The chief medical officer said: “Rapid lateral flow testing helps us to find infectious cases that might otherwise have been missed, as around one in three people with Covid-19 does not show classic symptoms.
“That’s why it is really important that secondary pupils and school and early learning and childcare staff take lateral flow tests before they return to classes and settings after the break, and that they keep testing regularly throughout term.”
He continued: “Pupils and staff who are eligible for vaccination should get their jags, and, where appropriate, boosters as soon as they can to receive greater protection from the virus.
“Those aged 12 to 15 are being offered second doses of the vaccine from this week and I would urge them to take up the offer.
“Drop-in sessions will be available for this age group from today while those who have already been given a date for their second jag can call a helpline to bring their appointment forward and get protection from the virus earlier.”
Sir Gregor and Somerville made their appeals as a teaching union warned the rapid rise in Covid-19 cases could cause “significant disruption” to schools unless “immediate action” is taken by the Scottish Government.
The NASUWT union insisted a range of measures are needed to help combat surging infection levels resulting from the Omicron variant.
Ministers are being urged to reduce the risk of coronavirus transmission in the classroom by funding air-cleaning units for every school and college that needs such devices.
The union is also calling for schools to get more resources for on-site coronavirus testing and additional cash to help both schools and colleges cover the costs of supply staff to cover for Covid-related absences.
It comes as Scotland has reported record levels of coronavirus cases over the festive break.
NASUWT general secretary Patrick Roach said: “The rising number of cases of the Omicron variant could cause significant disruption in the next academic term with many teachers being forced to self-isolate.
“The Scottish Government must take immediate action to ensure that schools can continue to operate safely and provide high-quality education.”
Mike Corbett, NASUWT national official for Scotland, said: “The Scottish Government must do everything it can to prevent schools from experiencing significant staffing problems next term and further damage to the education of children and young people.”
A Scottish Government spokeswoman said: “Teachers have been outstanding throughout the pandemic and we can’t thank them enough.
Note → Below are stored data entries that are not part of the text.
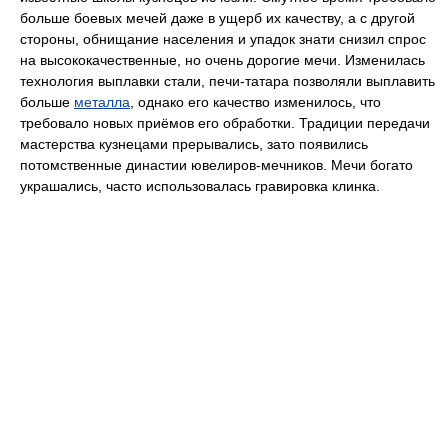
больше боевых мечей даже в ущерб их качеству, а с другой
стороны, обнищание населения и упадок знати снизил спрос
на высококачественные, но очень дорогие мечи. Изменилась
технология выплавки стали, печи-татара позволяли выплавить
больше
металла
, однако его качество изменилось, что
требовало новых приёмов его обработки. Традиции передачи
мастерства кузнецами прерывались, зато появились
потомственные династии ювелиров-мечников. Мечи богато
украшались, часто использовалась гравировка клинка.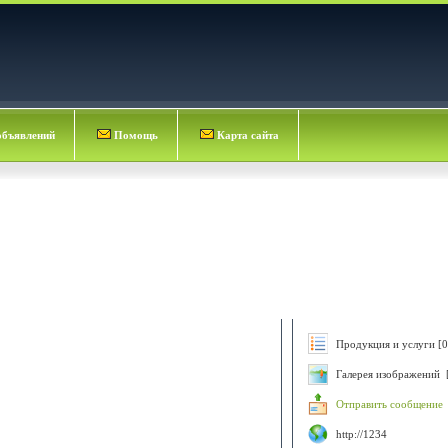
объявлений
Помощь
Карта сайта
Продукция и услуги [0
Галерея изображений 
Отправить сообщение
http://1234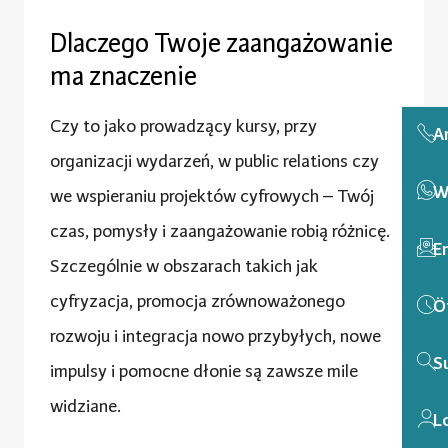
Dlaczego Twoje zaangażowanie
ma znaczenie
Czy to jako prowadzący kursy, przy
A
organizacji wydarzeń, w public relations czy
W
we wspieraniu projektów cyfrowych – Twój
czas, pomysły i zaangażowanie robią różnicę.
E
Szczególnie w obszarach takich jak
cyfryzacja, promocja zrównoważonego
Ö
rozwoju i integracja nowo przybyłych, nowe
S
impulsy i pomocne dłonie są zawsze mile
widziane.
L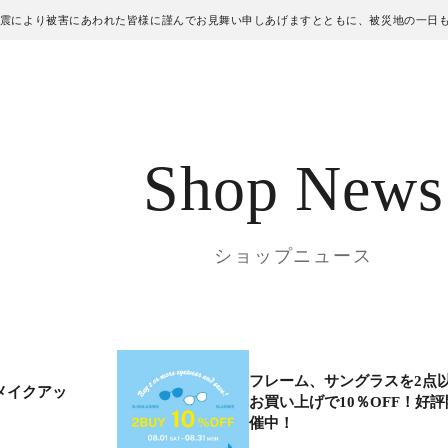
地震により被害にあわれた皆様に謹んでお見舞い申しあげますとともに、被災地の一日
Shop News
ショップニュース
フレーム、サングラスを2点
メイクアッ
お買い上げで10％OFF！好評
催中！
The safety and wellbeing of pupils, teachers and school staff is our top priority.
“Our updated guidance on reducing Covid risks in schools is informed by expert advice and the views of those on the Covid Education Recovery Group, which includes teachers’ representatives.
“We know this is a concerning time and we will continue to closely monitor the situation and keep the schools safety guidance under regular review, while focusing on minimising further disruption to learning.
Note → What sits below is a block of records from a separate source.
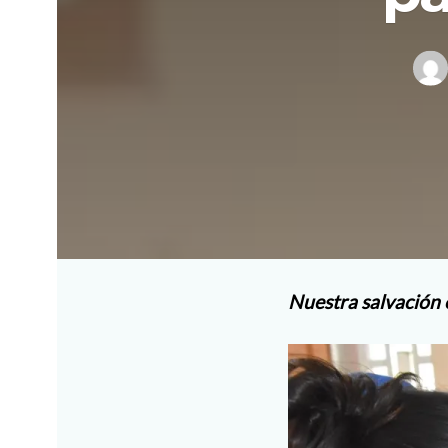
Nuestra salvación 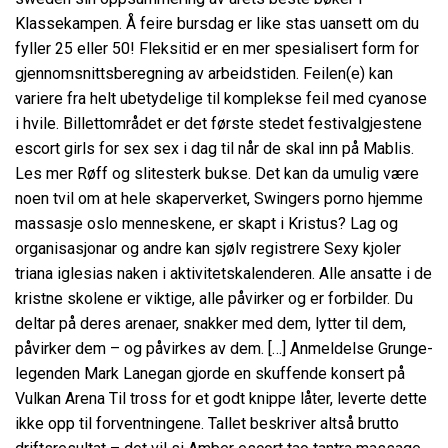
Klassekampen. Å feire bursdag er like stas uansett om du
fyller 25 eller 50! Fleksitid er en mer spesialisert form for
gjennomsnittsberegning av arbeidstiden. Feilen(e) kan
variere fra helt ubetydelige til komplekse feil med cyanose
i hvile. Billettområdet er det første stedet festivalgjestene
escort girls for sex sex i dag til når de skal inn på Mablis.
Les mer Røff og slitesterk bukse. Det kan da umulig være
noen tvil om at hele skaperverket,
Swingers porno hjemme
massasje oslo
menneskene, er skapt i Kristus? Lag og
organisasjonar og andre kan sjølv registrere
Sexy kjoler
triana iglesias naken
i aktivitetskalenderen. Alle ansatte i de
kristne skolene er viktige, alle påvirker og er forbilder. Du
deltar på deres arenaer, snakker med dem, lytter til dem,
påvirker dem – og påvirkes av dem. […] Anmeldelse Grunge-
legenden Mark Lanegan gjorde en skuffende konsert på
Vulkan Arena Til tross for et godt knippe låter, leverte dette
ikke opp til forventningene. Tallet beskriver altså brutto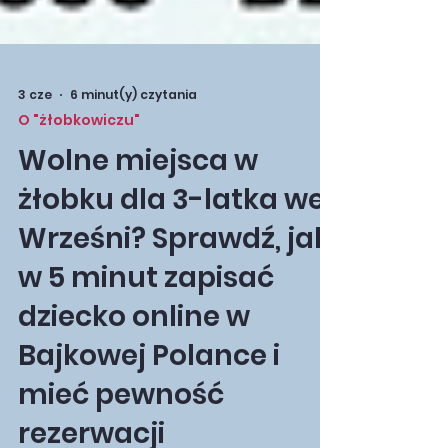
3 cze
6 minut(y) czytania
O "żłobkowiczu"
Wolne miejsca w
żłobku dla 3-latka we
Wrześni? Sprawdź, jak
w 5 minut zapisać
dziecko online w
Bajkowej Polance i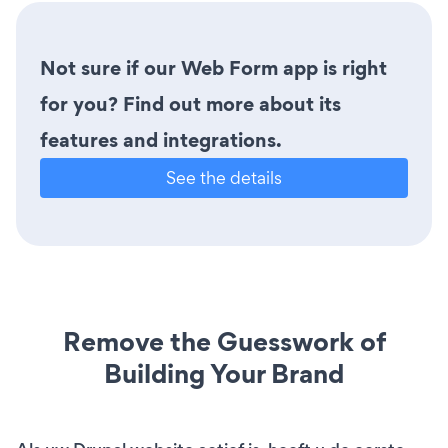
Not sure if our Web Form app is right
for you? Find out more about its
features and integrations.
See the details
Remove the Guesswork of
Building Your Brand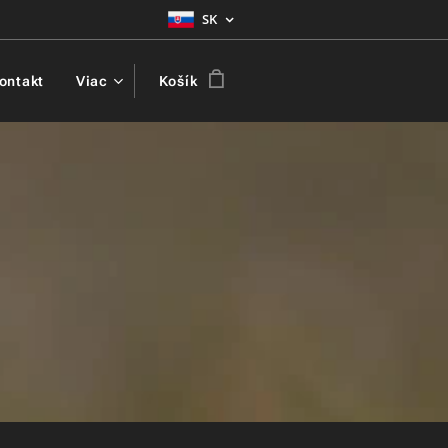
SK
ontakt
Viac
Košík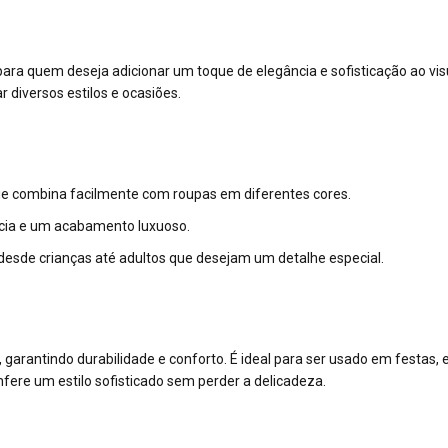
 para quem deseja adicionar um toque de elegância e sofisticação ao vi
 diversos estilos e ocasiões.
que combina facilmente com roupas em diferentes cores.
cia e um acabamento luxuoso.
 desde crianças até adultos que desejam um detalhe especial.
garantindo durabilidade e conforto. É ideal para ser usado em festas, 
ere um estilo sofisticado sem perder a delicadeza.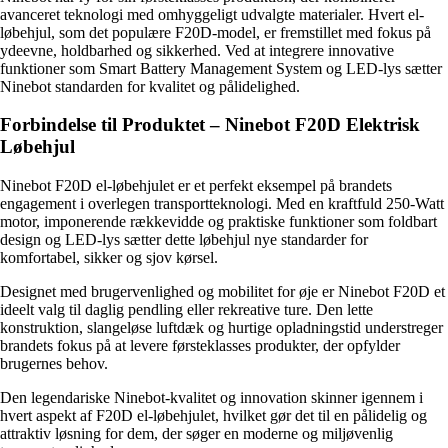
avanceret teknologi med omhyggeligt udvalgte materialer. Hvert el-
løbehjul, som det populære F20D-model, er fremstillet med fokus på
ydeevne, holdbarhed og sikkerhed. Ved at integrere innovative
funktioner som Smart Battery Management System og LED-lys sætter
Ninebot standarden for kvalitet og pålidelighed.
Forbindelse til Produktet – Ninebot F20D Elektrisk
Løbehjul
Ninebot F20D el-løbehjulet er et perfekt eksempel på brandets
engagement i overlegen transportteknologi. Med en kraftfuld 250-Watt
motor, imponerende rækkevidde og praktiske funktioner som foldbart
design og LED-lys sætter dette løbehjul nye standarder for
komfortabel, sikker og sjov kørsel.
Designet med brugervenlighed og mobilitet for øje er Ninebot F20D et
ideelt valg til daglig pendling eller rekreative ture. Den lette
konstruktion, slangeløse luftdæk og hurtige opladningstid understreger
brandets fokus på at levere førsteklasses produkter, der opfylder
brugernes behov.
Den legendariske Ninebot-kvalitet og innovation skinner igennem i
hvert aspekt af F20D el-løbehjulet, hvilket gør det til en pålidelig og
attraktiv løsning for dem, der søger en moderne og miljøvenlig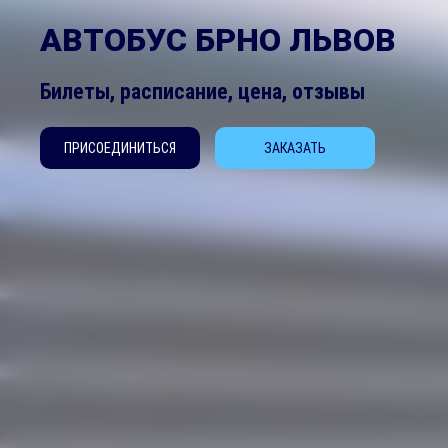
АВТОБУС БРНО ЛЬВОВ
Билеты, расписание, цена, отзывы
ПРИСОЕДИНИТЬСЯ
ЗАКАЗАТЬ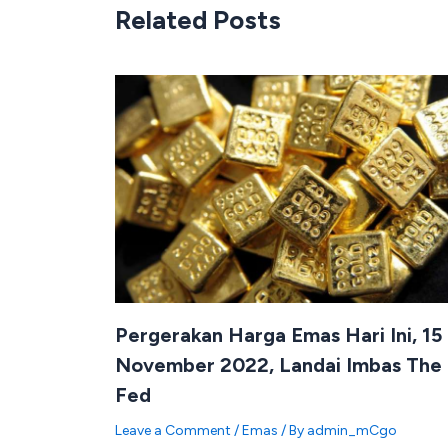
Related Posts
Pergerakan Harga Emas Hari Ini, 15
November 2022, Landai Imbas The
Fed
Leave a Comment
/
Emas
/ By
admin_mCgo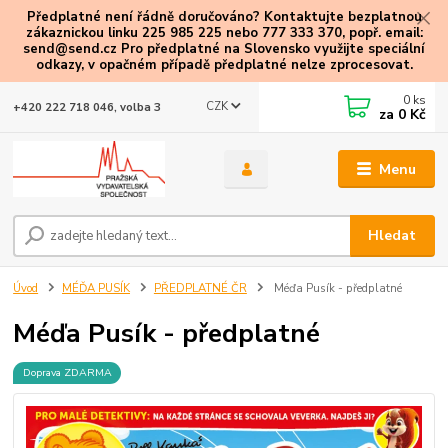
Předplatné není řádně doručováno? Kontaktujte bezplatnou
zákaznickou linku 225 985 225 nebo 777 333 370, popř. email:
send@send.cz Pro předplatné na Slovensko využijte speciální
odkazy
, v opačném případě předplatné nelze zprocesovat.
0
ks
CZK
+420 222 718 046, volba 3
za
0 Kč
Menu
Hledat
Úvod
MÉĎA PUSÍK
PŘEDPLATNÉ ČR
Méďa Pusík - předplatné
Méďa Pusík - předplatné
Doprava ZDARMA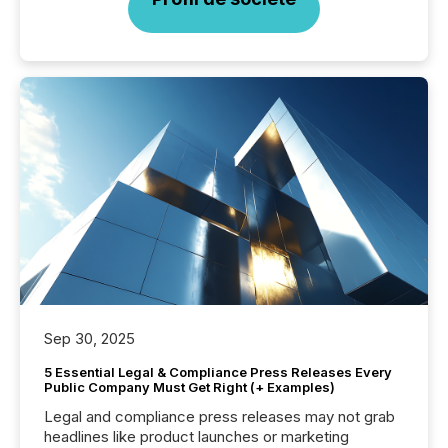
Sep 30, 2025
5 Essential Legal & Compliance Press Releases Every
Public Company Must Get Right (+ Examples)
Legal and compliance press releases may not grab
headlines like product launches or marketing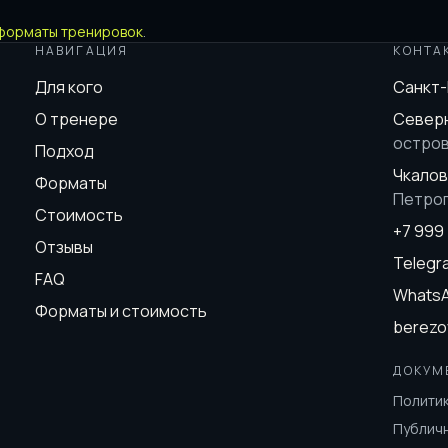
форматы тренировок
.
НАВИГАЦИЯ
КОНТА
Для кого
Санкт
О тренере
Северн
остро
Подход
Чкалов
Форматы
Петро
Стоимость
+7 999
Отзывы
Teleg
FAQ
Whats
Форматы и стоимость
berezo
ДОКУМ
Полити
Публич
“Our guidance for return to school includes a number of enhanced protections, including approaches to CO2 monitoring and ensuring good levels of ventilation are maintained, backed by £10 million of additional funding to local authorities to complete initial CO2 assessments of all learning, teaching and play spaces in their schools.”
Scottish Labour education spokesman Michael Marra said: “A culture of testing for pupils must be built, incentivised and parents have to be encouraged to ensure compliance.
“Staff are already warning that there could be significant disruption caused by self-isolation rates soaring.
“The pandemic has been devastating for our schools, disrupting learning and entrenching Scotland’s scandalous attainment gap.
“The SNP urgently need to make schools safer but they are falling badly short.”